I’m 40 years old — a fact I don’t have any problem disclosing. As I said once in a previous blog, I’m still surprised I’ve survived my own choices these past 40 years. Time and time again, my survival has shown me proof of the loving God I serve! And so, it began to dawn on me that, if I have grown to a place of acceptance of the change (and natural aging) taking place and even seeing God’s majesty in it, then why would God changing my hair color be any different? Why would I be fighting, once again, His change? I mean surely, I have no control over the color my hair grows. (Matthew 5:36 confirms this!) But the One who made me does.
A Personal Choice
Now to be clear, I’m not saying it is sinful for someone to dye their hair. I don’t have conviction personally about having done so and I don’t believe one can draw conclusive evidence from Scripture that it’s sinful. And I’m also not saying that anyone should stop dying their hair just to prove something about their authenticity in their walk. For me, this has been an entirely personal decision. Yet I do admit I get excited about the Scripture references such as Proverbs 16:31 and 20:29 that confirm the beauty of gray hair!

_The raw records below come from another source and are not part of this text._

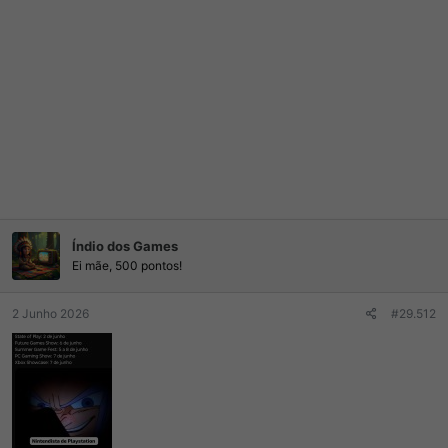
Índio dos Games
Ei mãe, 500 pontos!
2 Junho 2026
#29.512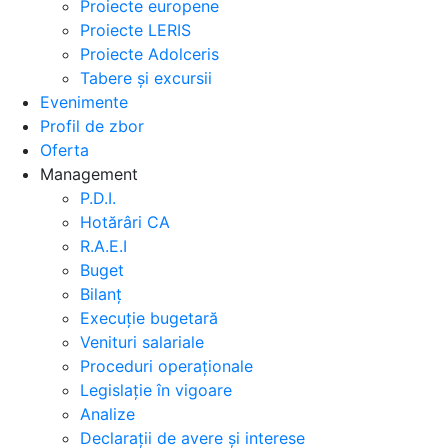
Proiecte europene
Proiecte LERIS
Proiecte Adolceris
Tabere și excursii
Evenimente
Profil de zbor
Oferta
Management
P.D.I.
Hotărâri CA
R.A.E.I
Buget
Bilanț
Execuție bugetară
Venituri salariale
Proceduri operaționale
Legislație în vigoare
Analize
Declarații de avere și interese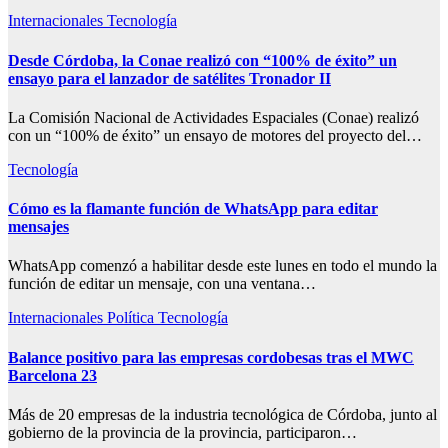
Internacionales
Tecnología
Desde Córdoba, la Conae realizó con “100% de éxito” un
ensayo para el lanzador de satélites Tronador II
La Comisión Nacional de Actividades Espaciales (Conae) realizó
con un “100% de éxito” un ensayo de motores del proyecto del…
Tecnología
Cómo es la flamante función de WhatsApp para editar
mensajes
WhatsApp comenzó a habilitar desde este lunes en todo el mundo la
función de editar un mensaje, con una ventana…
Internacionales
Política
Tecnología
Balance positivo para las empresas cordobesas tras el MWC
Barcelona 23
Más de 20 empresas de la industria tecnológica de Córdoba, junto al
gobierno de la provincia de la provincia, participaron…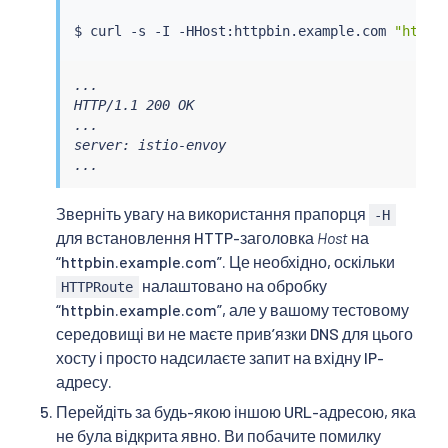
    - path:

        type: PathPrefix

$ 
curl
 -s -I -HHost:httpbin.example.com 
"http:
        value: /get

    backendRefs:

    - name: httpbin

...

      port: 8000

HTTP/1.1 200 OK

EOF
...

server: istio-envoy

...
Зверніть увагу на використання прапорця
-H
для встановлення HTTP-заголовка
Host
на
“httpbin.example.com”. Це необхідно, оскільки
налаштовано на обробку
HTTPRoute
“httpbin.example.com”, але у вашому тестовому
середовищі ви не маєте привʼязки DNS для цього
хосту і просто надсилаєте запит на вхідну IP-
адресу.
Перейдіть за будь-якою іншою URL-адресою, яка
не була відкрита явно. Ви побачите помилку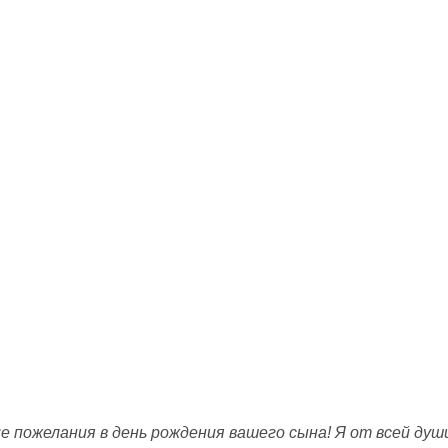
пожелания в день рождения вашего сына! Я от всей души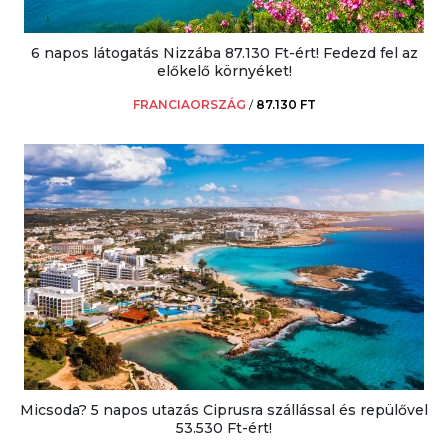
6 napos látogatás Nizzába 87.130 Ft-ért! Fedezd fel az
előkelő környéket!
FRANCIAORSZÁG
/
87.130 FT
Micsoda? 5 napos utazás Ciprusra szállással és repülővel
53.530 Ft-ért!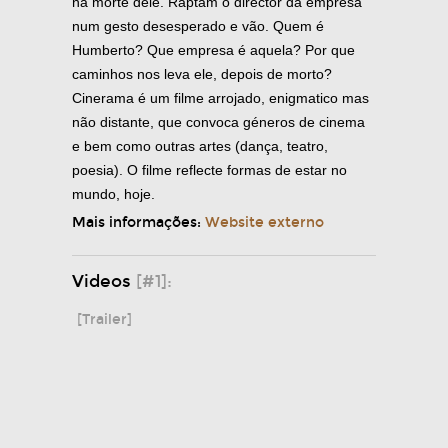
na morte dele. Raptam o director da empresa
num gesto desesperado e vão. Quem é
Humberto? Que empresa é aquela? Por que
caminhos nos leva ele, depois de morto?
Cinerama é um filme arrojado, enigmatico mas
não distante, que convoca géneros de cinema
e bem como outras artes (dança, teatro,
poesia). O filme reflecte formas de estar no
mundo, hoje.
Mais informações:
Website externo
Videos
[#1]:
[Trailer]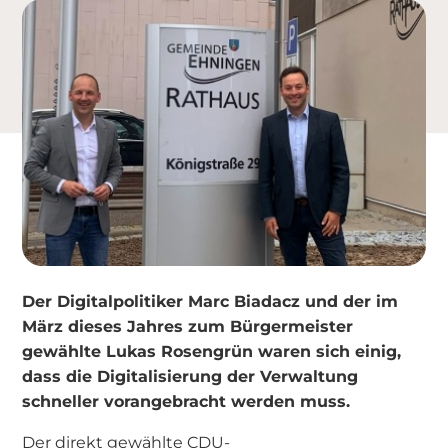
Der Digitalpolitiker Marc Biadacz und der im
März dieses Jahres zum Bürgermeister
gewählte Lukas Rosengrün waren sich einig,
dass die Digitalisierung der Verwaltung
schneller vorangebracht werden muss.
Der direkt gewählte CDU-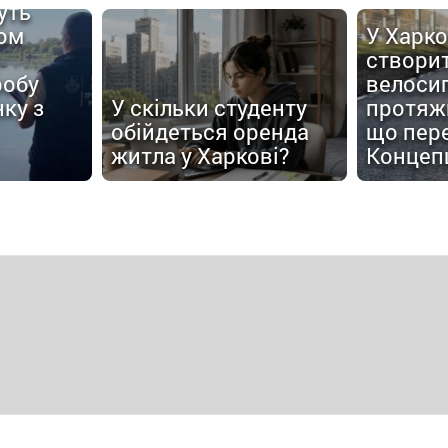
уть
ом
У Харко
створи
робу
велоси
ку з
У скільки студенту
протяжн
обійдеться оренда
що пер
житла у Харкові?
Концеп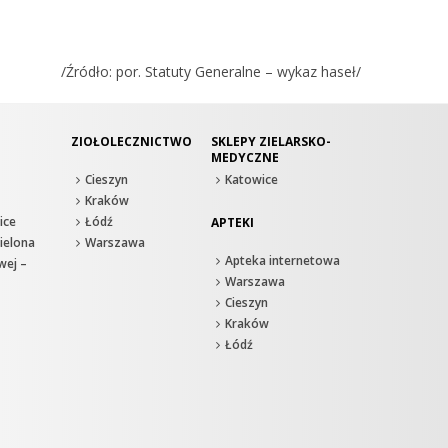
/Źródło: por. Statuty Generalne – wykaz haseł/
ZIOŁOLECZNICTWO
SKLEPY ZIELARSKO-
MEDYCZNE
Cieszyn
Katowice
Kraków
ice
Łódź
APTEKI
ielona
Warszawa
Apteka internetowa
wej –
Warszawa
Cieszyn
Kraków
Łódź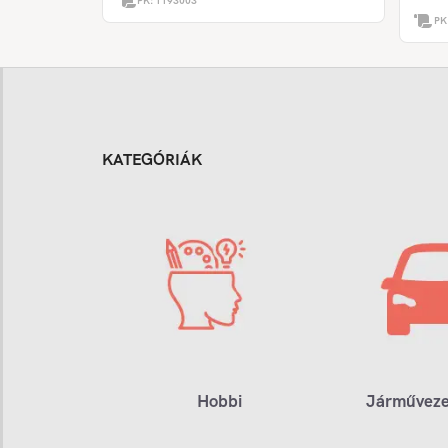
PK:
1193003
PK
KATEGÓRIÁK
Hobbi
Járműveze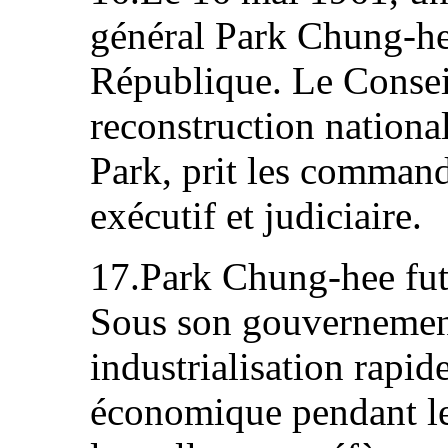
général Park Chung-he
République. Le Consei
reconstruction national
Park, prit les commande
exécutif et judiciaire.
17.Park Chung-hee fut
Sous son gouvernement
industrialisation rapid
économique pendant le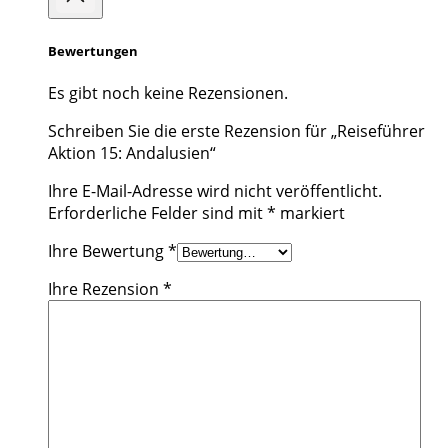
Bewertungen
Es gibt noch keine Rezensionen.
Schreiben Sie die erste Rezension für „Reiseführer
Aktion 15: Andalusien“
Ihre E-Mail-Adresse wird nicht veröffentlicht.
Erforderliche Felder sind mit
*
markiert
Ihre Bewertung
*
Ihre Rezension
*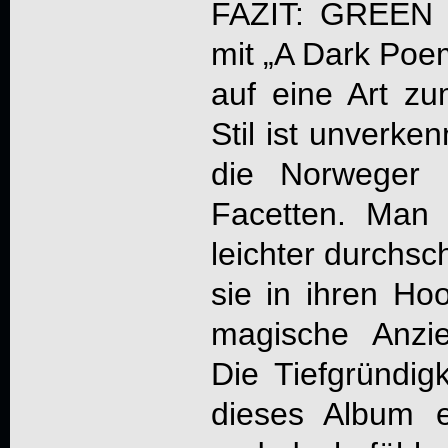
FAZIT:
GREEN 
mit „
A Dark Poem
auf eine Art z
Stil ist unverke
die Norweger 
Facetten. Man
leichter durchs
sie in ihren Hoo
magische Anzie
Die Tiefgründi
dieses Album e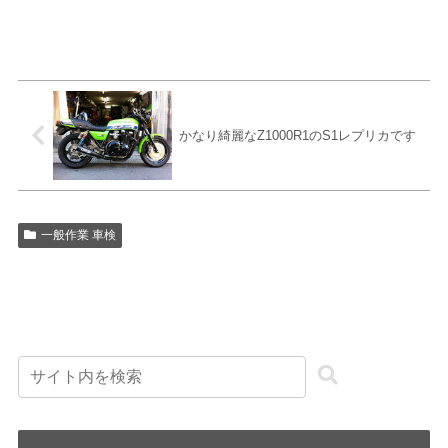
かなり綺麗なZ1000R1のS1レプリカです
一般作業 車検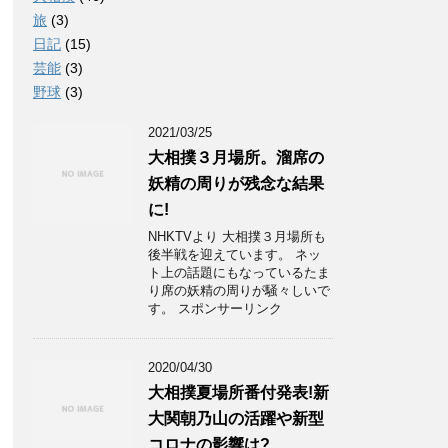
旅
(3)
日記
(15)
芸能
(3)
野球
(3)
2021/03/25
大相撲３月場所。溜席の
妖精の周りが残念な結果
に!
NHKTVより 大相撲３月場所も
後半戦を迎えています。 ネッ
ト上の話題にもなっているたま
り席の妖精の周りが騒々しいで
す。 スポンサーリンク
2020/04/30
大相撲夏場所番付発表!新
大関朝乃山の活躍や新型
コロナの影響は?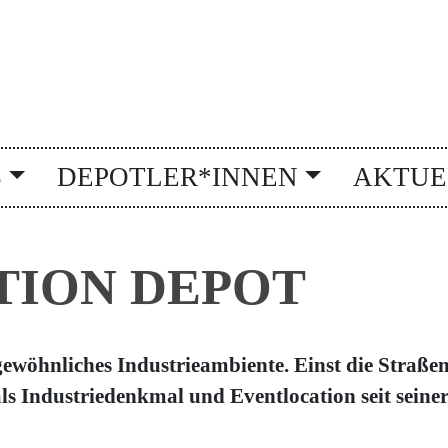
S
DEPOTLER*INNEN
AKTUE
TION DEPOT
gewöhnliches Industrieambiente. Einst die Straße
als Industriedenkmal und Eventlocation seit sein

Too Old to Hold Back from Him
But I have gone back to ponder comments about my being “too young” for gray. While I understand the thinking behind them, I know for certain that I’m not too young to fully accept and even embrace all that God is doing. If anything, I’m way past due for that. I’m just no longer caught up in the world’s standard for what makes me beautiful. I’m seeking His.
He’s numbered the hairs on my head (Luke 12:7). My hair, like the rest of me, belongs to Him. Will I ever go back to dying my hair? I don’t know. Probably not. I’m already on to finding the next thing that I might still be holding back from Him. At seven years reborn, I might still be “young” in Christ, but I’m too old to pretend that I don’t know better. It’s all His and always has been. Even the little white hairs quickly coming in, that may not be “of this world.”